Q. : Cela semble un point sur lequel vous insistez particulièrement ?

T. C. : Oui, car pour l’heure, parmi les quelque 600 documents déposés dans ÉduTICE, l’auto-archivage apparaît comme un phénomène minoritaire. Le geste de dépôt par l’auteur de ses œuvres dans une archive est totalement nouveau en SHS. Le besoin de pré-publication dans les formes connues en physique, par exemple, n’existe pas. Il nous faut expliquer toute l’importance de l’auto-archivage dans la procédure de création et de diffusion des résultats de la recherche. L’implication personnelle directe des auteurs est fondamentale.

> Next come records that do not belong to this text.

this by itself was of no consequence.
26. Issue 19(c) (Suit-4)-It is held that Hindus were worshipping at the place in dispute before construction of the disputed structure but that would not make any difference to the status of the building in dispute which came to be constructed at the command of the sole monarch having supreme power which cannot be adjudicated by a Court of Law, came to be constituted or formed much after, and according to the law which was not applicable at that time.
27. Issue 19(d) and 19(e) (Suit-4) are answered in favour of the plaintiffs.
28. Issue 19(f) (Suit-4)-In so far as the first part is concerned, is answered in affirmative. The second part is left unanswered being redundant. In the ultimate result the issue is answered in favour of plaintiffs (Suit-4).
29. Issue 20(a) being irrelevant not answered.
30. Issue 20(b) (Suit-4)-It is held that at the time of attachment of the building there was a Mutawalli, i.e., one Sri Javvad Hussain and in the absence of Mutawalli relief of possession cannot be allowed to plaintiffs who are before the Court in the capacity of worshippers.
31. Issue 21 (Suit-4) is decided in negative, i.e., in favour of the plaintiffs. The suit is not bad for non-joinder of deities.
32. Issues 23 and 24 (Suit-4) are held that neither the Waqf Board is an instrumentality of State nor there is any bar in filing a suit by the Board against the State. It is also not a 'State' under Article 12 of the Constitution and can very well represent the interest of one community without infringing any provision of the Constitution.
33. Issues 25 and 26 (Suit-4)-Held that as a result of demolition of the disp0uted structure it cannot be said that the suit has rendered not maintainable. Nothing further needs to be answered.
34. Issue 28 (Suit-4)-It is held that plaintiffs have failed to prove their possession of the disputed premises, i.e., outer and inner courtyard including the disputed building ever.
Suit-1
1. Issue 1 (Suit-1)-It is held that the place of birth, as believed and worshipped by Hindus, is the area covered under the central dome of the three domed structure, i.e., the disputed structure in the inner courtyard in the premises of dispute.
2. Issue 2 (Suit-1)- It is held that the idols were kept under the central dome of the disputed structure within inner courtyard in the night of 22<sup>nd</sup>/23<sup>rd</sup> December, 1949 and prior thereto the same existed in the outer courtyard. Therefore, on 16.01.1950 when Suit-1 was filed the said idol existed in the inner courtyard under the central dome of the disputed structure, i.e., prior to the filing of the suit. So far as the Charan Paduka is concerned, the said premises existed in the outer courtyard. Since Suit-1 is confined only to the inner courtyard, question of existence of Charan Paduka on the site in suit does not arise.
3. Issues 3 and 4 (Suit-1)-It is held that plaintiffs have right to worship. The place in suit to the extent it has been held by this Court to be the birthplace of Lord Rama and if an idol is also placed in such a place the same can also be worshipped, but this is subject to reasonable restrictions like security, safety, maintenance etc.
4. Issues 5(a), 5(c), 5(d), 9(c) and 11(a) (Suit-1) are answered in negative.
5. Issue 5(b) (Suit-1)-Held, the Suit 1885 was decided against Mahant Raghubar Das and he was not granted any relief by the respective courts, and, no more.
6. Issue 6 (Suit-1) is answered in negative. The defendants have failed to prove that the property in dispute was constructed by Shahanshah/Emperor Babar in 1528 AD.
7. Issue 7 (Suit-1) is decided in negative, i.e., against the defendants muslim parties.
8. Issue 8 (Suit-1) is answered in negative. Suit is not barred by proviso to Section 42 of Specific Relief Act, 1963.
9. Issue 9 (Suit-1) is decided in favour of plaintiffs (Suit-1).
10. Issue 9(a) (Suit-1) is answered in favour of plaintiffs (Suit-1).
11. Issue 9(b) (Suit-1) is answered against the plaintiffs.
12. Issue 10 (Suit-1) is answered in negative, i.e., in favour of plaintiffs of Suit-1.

Elle a besoin d’être complétée par un travail de documentation par des professionnels à l’intérieur des archives et par un engagement explicite des directions de recherche qui apporteront le cadre formel à cette procédure.

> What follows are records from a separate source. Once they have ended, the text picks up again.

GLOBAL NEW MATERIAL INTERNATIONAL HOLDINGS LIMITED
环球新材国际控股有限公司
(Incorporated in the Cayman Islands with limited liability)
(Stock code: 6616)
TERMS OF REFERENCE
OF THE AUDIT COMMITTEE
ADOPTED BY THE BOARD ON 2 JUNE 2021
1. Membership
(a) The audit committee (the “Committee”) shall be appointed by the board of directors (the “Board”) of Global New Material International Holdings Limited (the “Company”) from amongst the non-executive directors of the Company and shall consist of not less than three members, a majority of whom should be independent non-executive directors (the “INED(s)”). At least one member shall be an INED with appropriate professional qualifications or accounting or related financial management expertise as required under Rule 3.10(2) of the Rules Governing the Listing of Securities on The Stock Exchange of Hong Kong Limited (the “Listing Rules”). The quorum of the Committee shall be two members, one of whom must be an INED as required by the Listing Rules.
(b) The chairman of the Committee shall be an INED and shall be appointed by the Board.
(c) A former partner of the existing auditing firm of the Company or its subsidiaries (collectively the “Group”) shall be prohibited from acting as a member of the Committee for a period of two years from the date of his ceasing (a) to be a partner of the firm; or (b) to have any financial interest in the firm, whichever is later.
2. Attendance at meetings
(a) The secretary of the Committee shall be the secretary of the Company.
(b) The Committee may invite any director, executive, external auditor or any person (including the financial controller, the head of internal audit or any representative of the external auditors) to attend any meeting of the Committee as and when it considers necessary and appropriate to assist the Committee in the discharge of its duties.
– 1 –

Je crois sincèrement qu’à l’image de ce qui a été proposé aux Etats-Unis par les NIH (National Institutes of Health), les contrats de recherche financés sur des crédits publics devraient systématiquement mentionner l’obligation du dépôt des résultats dans des archives ouvertes. De même pour les nombreuses revues financées pour partie par le Ministère de la Recherche, le CNRS ou d’autres EPST, et pour lesquelles aucune contre-partie n’est demandée aux éditeurs. Il ne s’agit bien sûr pas ici de casser un secteur d’activité économique, mais au moins de garantir, en contrepartie des subventions, un dépôt immédiat des pré-publications suivi d’un dépôt des publications, soit immédiat, soit différé jusqu’à l’expiration d’un délai de latence (moving wall) compris entre 6 et 18 mois maximum.

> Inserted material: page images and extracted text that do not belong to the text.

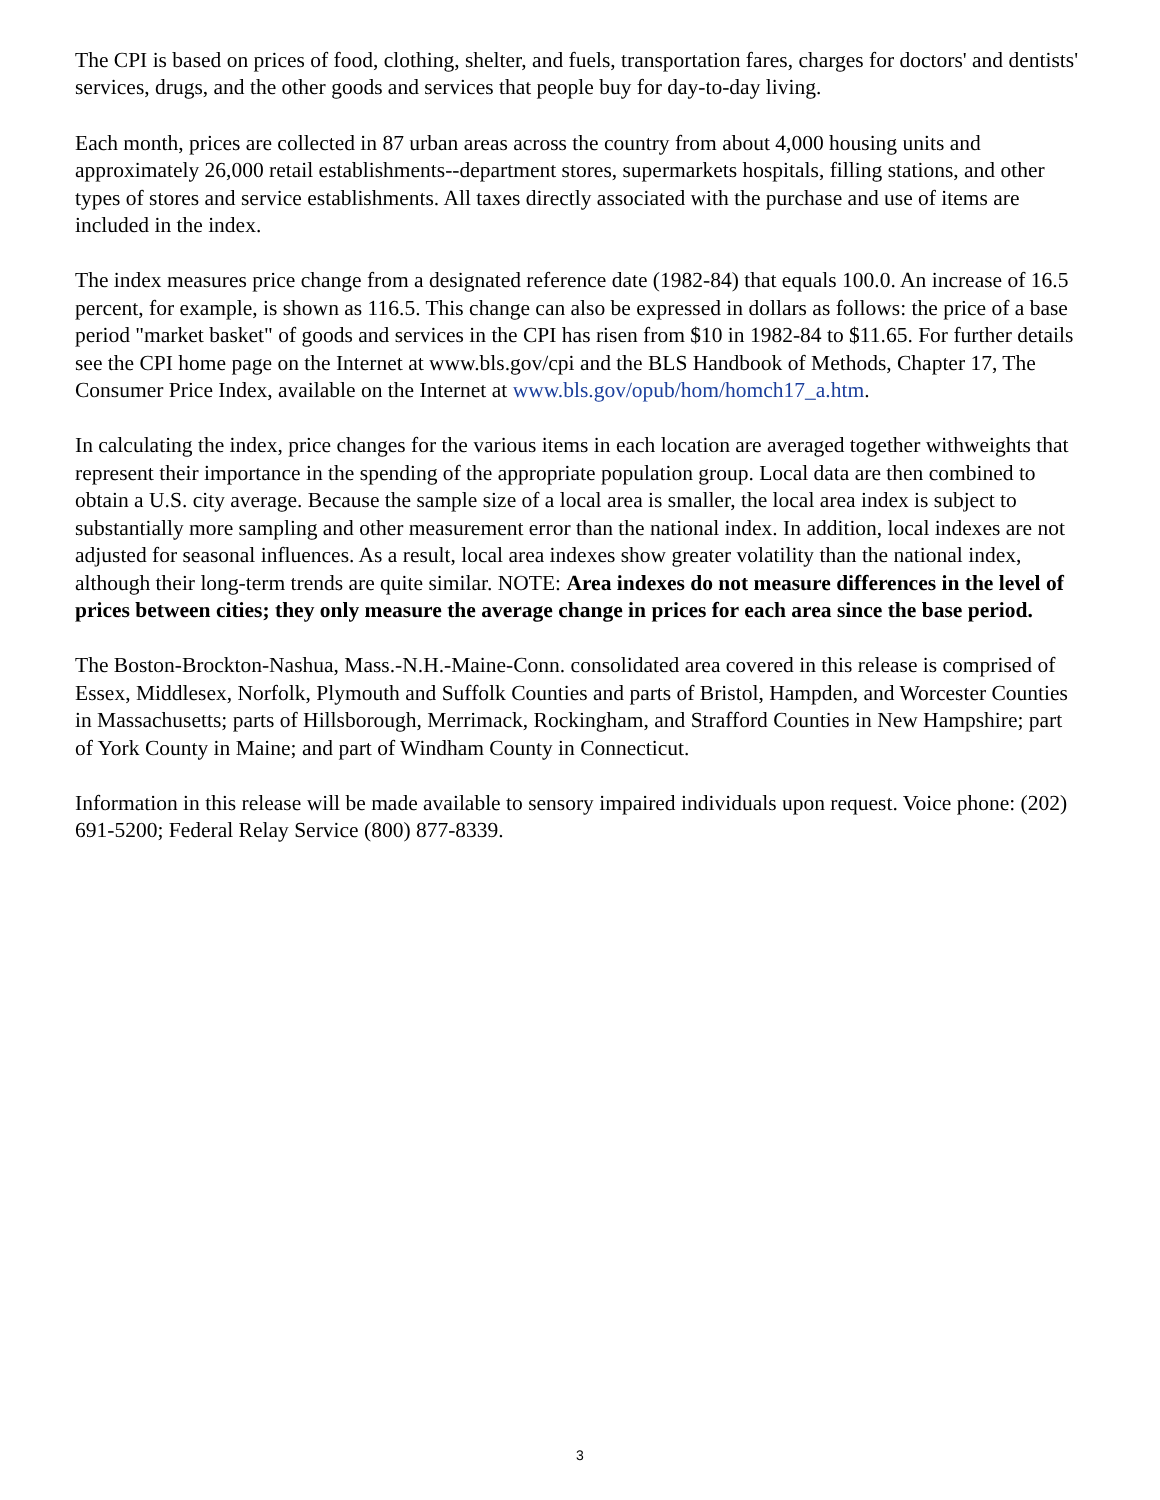The CPI is based on prices of food, clothing, shelter, and fuels, transportation fares, charges for doctors' and dentists' services, drugs, and the other goods and services that people buy for day-to-day living.
Each month, prices are collected in 87 urban areas across the country from about 4,000 housing units and approximately 26,000 retail establishments--department stores, supermarkets hospitals, filling stations, and other types of stores and service establishments. All taxes directly associated with the purchase and use of items are included in the index.
The index measures price change from a designated reference date (1982-84) that equals 100.0. An increase of 16.5 percent, for example, is shown as 116.5. This change can also be expressed in dollars as follows: the price of a base period "market basket" of goods and services in the CPI has risen from $10 in 1982-84 to $11.65. For further details see the CPI home page on the Internet at www.bls.gov/cpi and the BLS Handbook of Methods, Chapter 17, The Consumer Price Index, available on the Internet at www.bls.gov/opub/hom/homch17_a.htm.
In calculating the index, price changes for the various items in each location are averaged together withweights that represent their importance in the spending of the appropriate population group. Local data are then combined to obtain a U.S. city average. Because the sample size of a local area is smaller, the local area index is subject to substantially more sampling and other measurement error than the national index. In addition, local indexes are not adjusted for seasonal influences. As a result, local area indexes show greater volatility than the national index, although their long-term trends are quite similar. NOTE: Area indexes do not measure differences in the level of prices between cities; they only measure the average change in prices for each area since the base period.
The Boston-Brockton-Nashua, Mass.-N.H.-Maine-Conn. consolidated area covered in this release is comprised of Essex, Middlesex, Norfolk, Plymouth and Suffolk Counties and parts of Bristol, Hampden, and Worcester Counties in Massachusetts; parts of Hillsborough, Merrimack, Rockingham, and Strafford Counties in New Hampshire; part of York County in Maine; and part of Windham County in Connecticut.
Information in this release will be made available to sensory impaired individuals upon request. Voice phone: (202) 691-5200; Federal Relay Service (800) 877-8339.
3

Q. : Comment voyez-vous l’évolution du mouvement en faveur du Libre Accès ?

T. C. : Tout d’abord, même si j’ai travaillé sur plusieurs projets de revue en accès libre, je reste, à l’image de Stevan Harnad, convaincu que l’accent doit être mis sur les archives ouvertes pour une raison simple : le processus de conversion des revues reste trop lent ! Et ce particulièrement en SHS où nous avons une tradition éditoriale morcelée. Une dispersion éditoriale qui provient de modes de pensées qui, contrairement à ce qui se passe en STM, sont moins axés sur le partage d’informations, le regroupement de communautés en réseaux. C’est principalement une question de changement de culture du travail. De plus, malgré les efforts apparents, la plupart des éditeurs ne semblent pas pressés d’intégrer ces changements.
Je ne crois pas pour autant qu’il faille imposer ces nouveaux modèles de diffusion des savoirs, mais bien plutôt soutenir les initiatives qui se mettent en place. Soutenir et bien sûr sensibiliser, afin que progressivement la phase d’archivage – ou d’auto-archivage – soit totalement intégrée dans le cycle de la publication scientifique et que soit aussi mis à l’ordre du jour l’expérimentation du modèle auteur-payeur en SHS.

Thierry Chanier a participé lundi 21 mars 2005 à la table-ronde « Revues électroniques et archives ouvertes : la communication scientifique à l’épreuve des technologies de l’information » qui a eu lieu à 14h30 au Bar des Sciences du Salon du Livre (stand D160/D178, Hall 1).